The answer should consist of the records below, repeated exactly, and no pictures.

(MATERIAL FOR THIS EXERCISE)
* * * *

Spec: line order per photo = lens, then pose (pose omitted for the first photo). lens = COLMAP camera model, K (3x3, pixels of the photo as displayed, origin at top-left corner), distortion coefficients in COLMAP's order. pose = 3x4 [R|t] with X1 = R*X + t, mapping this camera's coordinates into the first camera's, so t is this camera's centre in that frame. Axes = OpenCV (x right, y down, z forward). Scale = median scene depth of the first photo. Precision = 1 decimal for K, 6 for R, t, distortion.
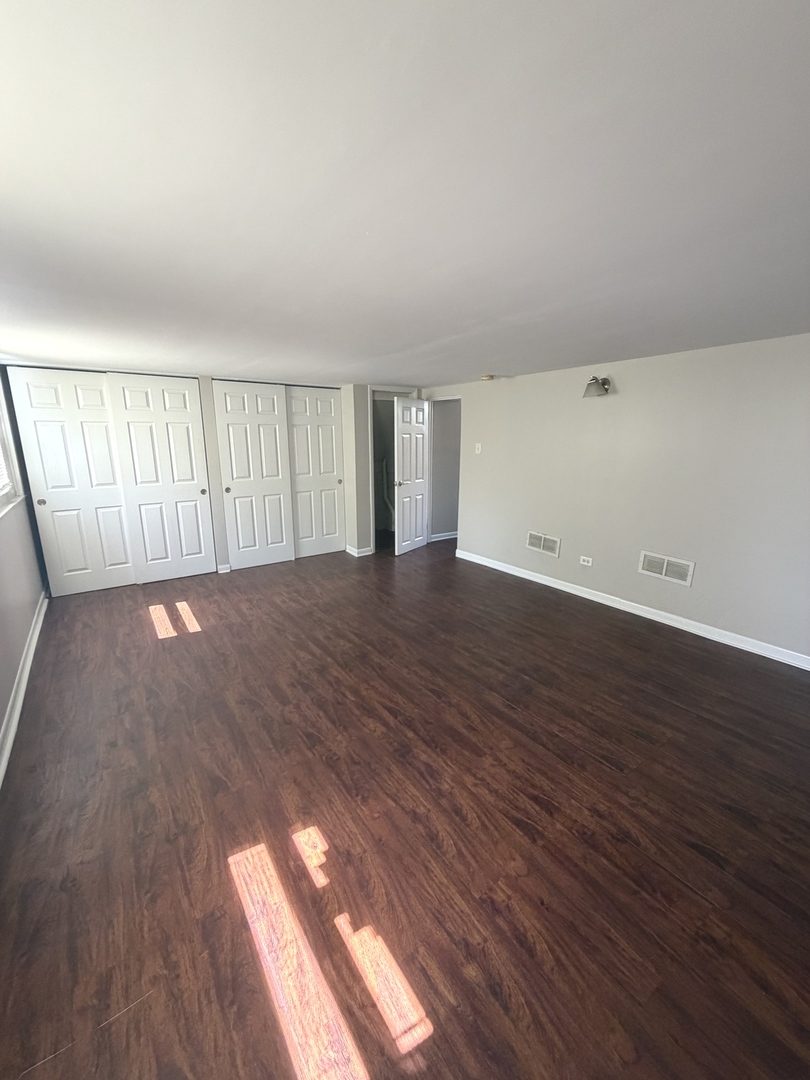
lens RADIAL K [[431.2, 0, 406.5], [0, 431.2, 535.5], [0, 0, 1]] dist [-0.000399, -0.000320]
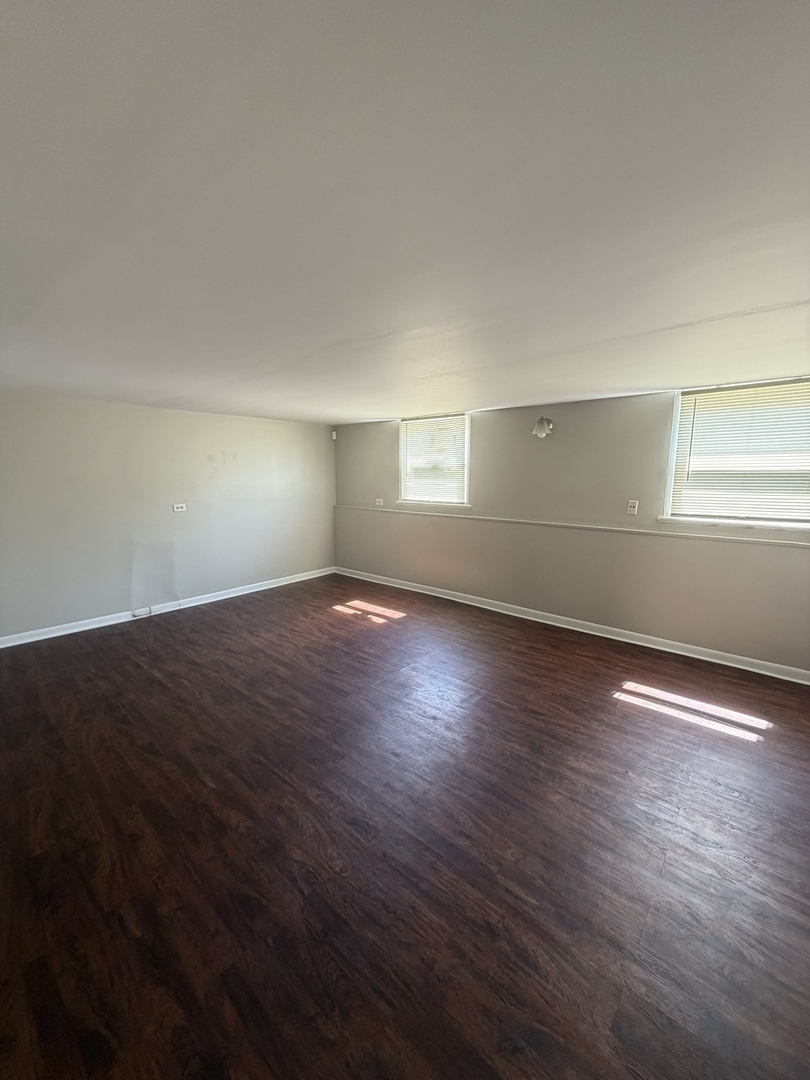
lens RADIAL K [[431.2, 0, 406.5], [0, 431.2, 535.5], [0, 0, 1]] dist [-0.000399, -0.000320]
pose [[-0.972164, 0.033250, -0.231929, 0.092814], [-0.053787, 0.931772, 0.359038, -0.328406], [0.228043, 0.361519, -0.904047, 1.444805]]
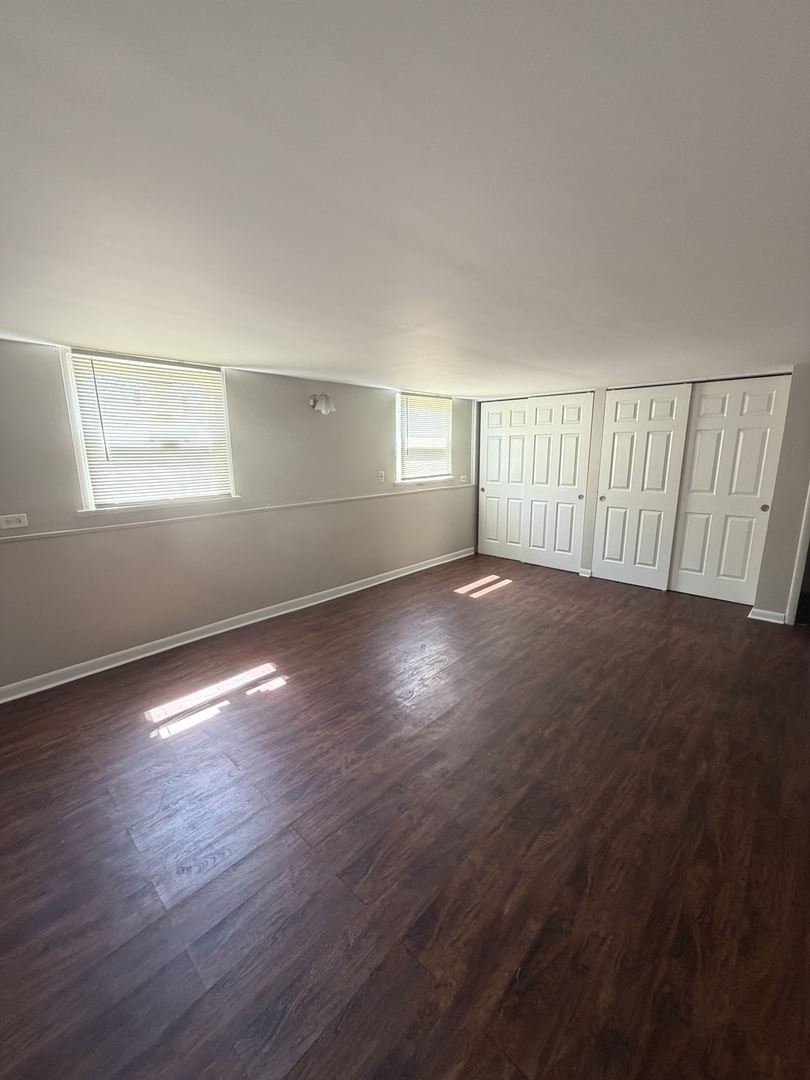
lens RADIAL K [[431.2, 0, 406.5], [0, 431.2, 535.5], [0, 0, 1]] dist [-0.000399, -0.000320]
pose [[0.197265, 0.192558, -0.961253, 0.624919], [-0.210485, 0.965973, 0.150309, -0.099019], [0.957488, 0.172679, 0.231083, 0.443905]]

* * * *

(WRITTEN SOLUTION)
Spec: line order per photo = lens, then pose (pose omitted for the first photo). lens = COLMAP camera model, K (3x3, pixels of the photo as displayed, origin at top-left corner), distortion coefficients in COLMAP's order. pose = 3x4 [R|t] with X1 = R*X + t, mapping this camera's coordinates into the first camera's, so t is this camera's centre in that frame. Axes = OpenCV (x right, y down, z forward). Scale = median scene depth of the first photo. Precision = 1 decimal for K, 6 for R, t, distortion.
lens RADIAL K [[431.2, 0, 406.5], [0, 431.2, 535.5], [0, 0, 1]] dist [-0.000399, -0.000320]
lens RADIAL K [[431.2, 0, 406.5], [0, 431.2, 535.5], [0, 0, 1]] dist [-0.000399, -0.000320]
pose [[-0.972164, 0.033250, -0.231929, 0.092814], [-0.053787, 0.931772, 0.359038, -0.328406], [0.228043, 0.361519, -0.904047, 1.444805]]
lens RADIAL K [[431.2, 0, 406.5], [0, 431.2, 535.5], [0, 0, 1]] dist [-0.000399, -0.000320]
pose [[0.197265, 0.192558, -0.961253, 0.624919], [-0.210485, 0.965973, 0.150309, -0.099019], [0.957488, 0.172679, 0.231083, 0.443905]]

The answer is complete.